Excerpts from a dataset

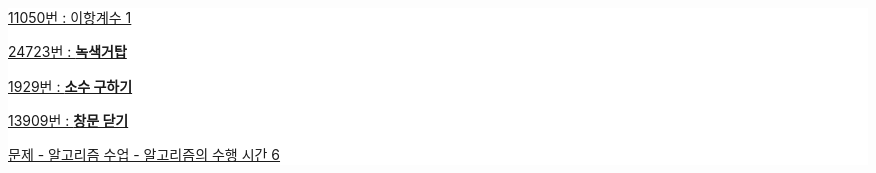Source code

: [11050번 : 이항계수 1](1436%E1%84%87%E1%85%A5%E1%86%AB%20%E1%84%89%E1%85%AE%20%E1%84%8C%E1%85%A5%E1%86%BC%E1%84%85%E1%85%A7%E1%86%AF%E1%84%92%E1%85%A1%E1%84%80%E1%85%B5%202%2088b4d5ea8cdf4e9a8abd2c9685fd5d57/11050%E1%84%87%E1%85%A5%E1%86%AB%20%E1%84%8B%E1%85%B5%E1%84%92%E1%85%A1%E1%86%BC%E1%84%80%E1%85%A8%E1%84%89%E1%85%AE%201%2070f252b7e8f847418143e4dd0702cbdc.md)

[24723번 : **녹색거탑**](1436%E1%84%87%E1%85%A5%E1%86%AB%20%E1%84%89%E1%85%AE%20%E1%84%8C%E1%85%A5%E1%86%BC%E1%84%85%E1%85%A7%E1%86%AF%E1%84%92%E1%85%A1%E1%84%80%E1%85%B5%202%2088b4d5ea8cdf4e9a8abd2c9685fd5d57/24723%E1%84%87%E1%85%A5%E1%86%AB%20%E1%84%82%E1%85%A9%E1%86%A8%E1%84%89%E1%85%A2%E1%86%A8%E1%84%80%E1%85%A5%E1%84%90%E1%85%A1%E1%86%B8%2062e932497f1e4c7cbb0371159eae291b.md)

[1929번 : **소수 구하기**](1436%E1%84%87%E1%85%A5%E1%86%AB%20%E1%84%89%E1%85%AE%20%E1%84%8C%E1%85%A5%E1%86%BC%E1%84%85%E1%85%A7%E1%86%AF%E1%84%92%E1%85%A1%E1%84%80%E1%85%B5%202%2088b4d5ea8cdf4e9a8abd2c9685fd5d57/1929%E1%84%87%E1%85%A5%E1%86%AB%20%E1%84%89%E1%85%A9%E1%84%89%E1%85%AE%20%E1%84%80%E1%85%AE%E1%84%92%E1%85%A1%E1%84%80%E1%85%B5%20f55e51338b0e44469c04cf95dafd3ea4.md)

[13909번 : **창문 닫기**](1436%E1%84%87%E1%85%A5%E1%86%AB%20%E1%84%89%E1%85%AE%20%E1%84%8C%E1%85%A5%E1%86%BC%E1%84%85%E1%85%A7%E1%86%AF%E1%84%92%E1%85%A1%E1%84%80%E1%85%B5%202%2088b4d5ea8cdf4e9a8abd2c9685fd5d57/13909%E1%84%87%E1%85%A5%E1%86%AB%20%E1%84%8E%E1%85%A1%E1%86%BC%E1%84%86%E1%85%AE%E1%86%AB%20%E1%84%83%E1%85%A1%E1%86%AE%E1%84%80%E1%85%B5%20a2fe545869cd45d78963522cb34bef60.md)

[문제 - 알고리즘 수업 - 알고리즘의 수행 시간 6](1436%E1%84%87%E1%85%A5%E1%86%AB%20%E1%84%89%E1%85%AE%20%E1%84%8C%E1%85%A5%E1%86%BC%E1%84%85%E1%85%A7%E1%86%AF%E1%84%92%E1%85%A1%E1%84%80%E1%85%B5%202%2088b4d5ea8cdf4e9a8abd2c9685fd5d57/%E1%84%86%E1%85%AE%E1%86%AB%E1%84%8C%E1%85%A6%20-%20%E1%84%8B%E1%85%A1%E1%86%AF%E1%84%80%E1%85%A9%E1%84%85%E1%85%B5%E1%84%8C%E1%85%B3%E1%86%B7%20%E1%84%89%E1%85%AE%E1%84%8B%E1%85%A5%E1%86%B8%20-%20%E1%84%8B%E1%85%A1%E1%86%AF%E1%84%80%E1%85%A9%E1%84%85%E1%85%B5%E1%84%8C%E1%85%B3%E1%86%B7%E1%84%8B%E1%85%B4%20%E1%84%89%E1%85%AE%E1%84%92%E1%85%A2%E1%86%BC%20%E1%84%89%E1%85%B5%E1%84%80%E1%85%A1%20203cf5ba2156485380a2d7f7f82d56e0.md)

▶ [Problem to solve] Copy every record exactly as it appears, apart from any pictures.

▶ [Solution]
Source code

: [11050번 : 이항계수 1](1436%E1%84%87%E1%85%A5%E1%86%AB%20%E1%84%89%E1%85%AE%20%E1%84%8C%E1%85%A5%E1%86%BC%E1%84%85%E1%85%A7%E1%86%AF%E1%84%92%E1%85%A1%E1%84%80%E1%85%B5%202%2088b4d5ea8cdf4e9a8abd2c9685fd5d57/11050%E1%84%87%E1%85%A5%E1%86%AB%20%E1%84%8B%E1%85%B5%E1%84%92%E1%85%A1%E1%86%BC%E1%84%80%E1%85%A8%E1%84%89%E1%85%AE%201%2070f252b7e8f847418143e4dd0702cbdc.md)

[24723번 : **녹색거탑**](1436%E1%84%87%E1%85%A5%E1%86%AB%20%E1%84%89%E1%85%AE%20%E1%84%8C%E1%85%A5%E1%86%BC%E1%84%85%E1%85%A7%E1%86%AF%E1%84%92%E1%85%A1%E1%84%80%E1%85%B5%202%2088b4d5ea8cdf4e9a8abd2c9685fd5d57/24723%E1%84%87%E1%85%A5%E1%86%AB%20%E1%84%82%E1%85%A9%E1%86%A8%E1%84%89%E1%85%A2%E1%86%A8%E1%84%80%E1%85%A5%E1%84%90%E1%85%A1%E1%86%B8%2062e932497f1e4c7cbb0371159eae291b.md)

[1929번 : **소수 구하기**](1436%E1%84%87%E1%85%A5%E1%86%AB%20%E1%84%89%E1%85%AE%20%E1%84%8C%E1%85%A5%E1%86%BC%E1%84%85%E1%85%A7%E1%86%AF%E1%84%92%E1%85%A1%E1%84%80%E1%85%B5%202%2088b4d5ea8cdf4e9a8abd2c9685fd5d57/1929%E1%84%87%E1%85%A5%E1%86%AB%20%E1%84%89%E1%85%A9%E1%84%89%E1%85%AE%20%E1%84%80%E1%85%AE%E1%84%92%E1%85%A1%E1%84%80%E1%85%B5%20f55e51338b0e44469c04cf95dafd3ea4.md)

[13909번 : **창문 닫기**](1436%E1%84%87%E1%85%A5%E1%86%AB%20%E1%84%89%E1%85%AE%20%E1%84%8C%E1%85%A5%E1%86%BC%E1%84%85%E1%85%A7%E1%86%AF%E1%84%92%E1%85%A1%E1%84%80%E1%85%B5%202%2088b4d5ea8cdf4e9a8abd2c9685fd5d57/13909%E1%84%87%E1%85%A5%E1%86%AB%20%E1%84%8E%E1%85%A1%E1%86%BC%E1%84%86%E1%85%AE%E1%86%AB%20%E1%84%83%E1%85%A1%E1%86%AE%E1%84%80%E1%85%B5%20a2fe545869cd45d78963522cb34bef60.md)

[문제 - 알고리즘 수업 - 알고리즘의 수행 시간 6](1436%E1%84%87%E1%85%A5%E1%86%AB%20%E1%84%89%E1%85%AE%20%E1%84%8C%E1%85%A5%E1%86%BC%E1%84%85%E1%85%A7%E1%86%AF%E1%84%92%E1%85%A1%E1%84%80%E1%85%B5%202%2088b4d5ea8cdf4e9a8abd2c9685fd5d57/%E1%84%86%E1%85%AE%E1%86%AB%E1%84%8C%E1%85%A6%20-%20%E1%84%8B%E1%85%A1%E1%86%AF%E1%84%80%E1%85%A9%E1%84%85%E1%85%B5%E1%84%8C%E1%85%B3%E1%86%B7%20%E1%84%89%E1%85%AE%E1%84%8B%E1%85%A5%E1%86%B8%20-%20%E1%84%8B%E1%85%A1%E1%86%AF%E1%84%80%E1%85%A9%E1%84%85%E1%85%B5%E1%84%8C%E1%85%B3%E1%86%B7%E1%84%8B%E1%85%B4%20%E1%84%89%E1%85%AE%E1%84%92%E1%85%A2%E1%86%BC%20%E1%84%89%E1%85%B5%E1%84%80%E1%85%A1%20203cf5ba2156485380a2d7f7f82d56e0.md)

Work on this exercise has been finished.